PROVO — Utah County joined a growing list Monday of cities and counties filing federal lawsuits accusing major pharmaceutical companies of fueling the opioid epidemic.

During a news conference to announce the lawsuit, Commissioner Bill Lee compared opioids to the wildfires that recently caused widespread evacuations and panic in the county.

"Just like (fire), there is a proper use for opioids. If it's managed appropriately, it can help. It can help the healing process," Lee said.

"But if it's left to run like a wildfire, like we've seen in our county itself, it will run through lives, it will run through communities … and it does not care what it consumes."

He said the lawsuit will be a step in the process of fighting the epidemic, which will also include community education.

According to attorney Matthew Muir of the Jones Waldo law firm, "Utah County has been particularly hard-hit by the opioid epidemic."

"We're here to hold (pharmaceutical companies) to account and make sure that they play a role in coming up with solutions as well," Muir said.

Muir said the lawsuit is asking major companies for financial damages as well as solutions, including medications that can be used to wean people off opioids.

During the conference, Commissioner Nathan Ivie told a story about getting into an accident at Alta ski resort.

"I'd completely blown out my knee," he said. When he decided to get surgery, his doctor "had a skill set and the information and the talent to help me heal … and I knew that he would take care of me, and he did that," Ivie said.
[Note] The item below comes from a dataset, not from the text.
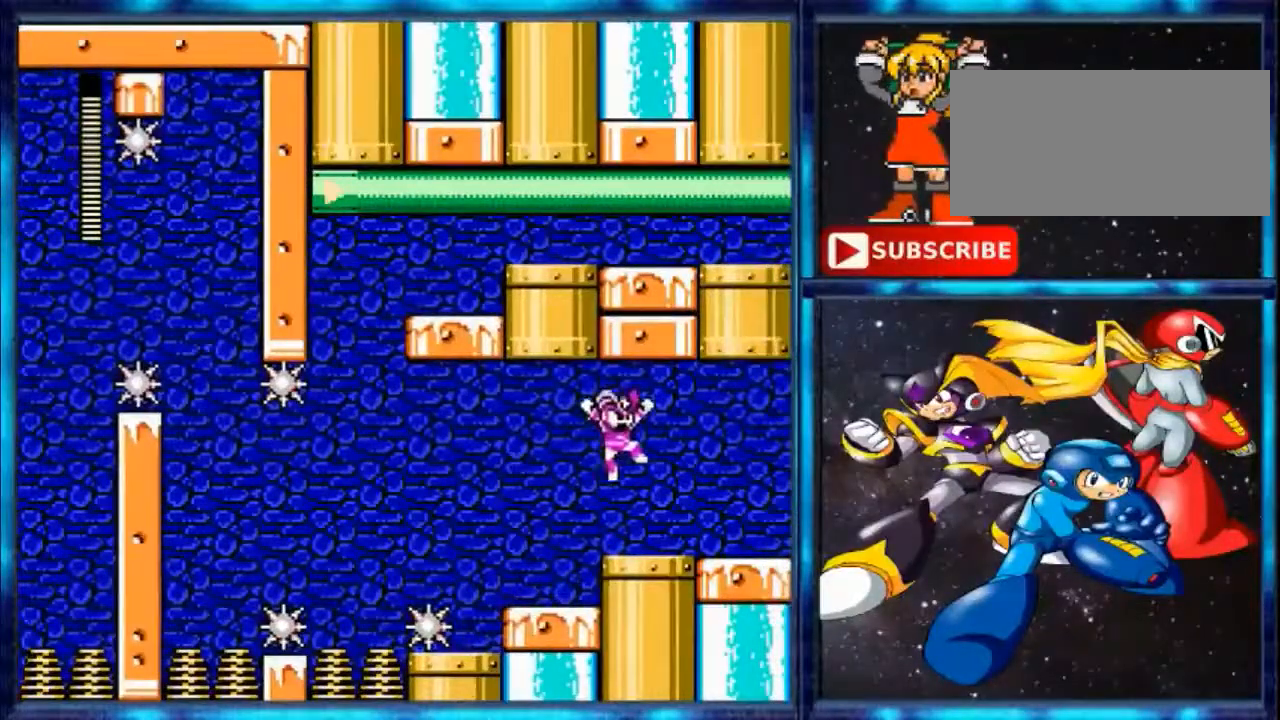
{"buttons": ["DPAD_RIGHT"], "events": [[133, "A", "up"]]}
The county commissioner said his doctor made sure he got off pain medication as soon as possible after the surgery.

"Unfortunately, my doctor is actually often the exception and not the rule," he said.

"The reason is a lot of big pharmaceutical companies have used their propaganda to promote falsehoods to our medical professionals. This has led to drastic overprescription of opioids and other harmful and addictive drugs into our society that have destroyed countless lives."

He said a "strong body of evidence" indicates that drug manufacturers knew how addictive opioids can be and "the damage they could cause to lives."

"But rather than making that information known, they suppressed the information, they suppressed the research. And as a result, they broke trust and damaged lives to the point of death of many," Ivie said.

He said in Utah County, there is a "staggering rate" of mothers, including pregnant mothers, and elderly people who have become addicted to opioids.

"What's ironic is too often when you go talk to these people, they don't understand they're addicted because they got some type of prescription drug from their doctor for pain and they don't make the connection," Ivie said.

Lee emphasized that people with opioid addictions shouldn't be shamed.

"This is our soccer moms, this is our neighbors next door. It's all around us. Let's bring it out in the open … let's find solutions to it."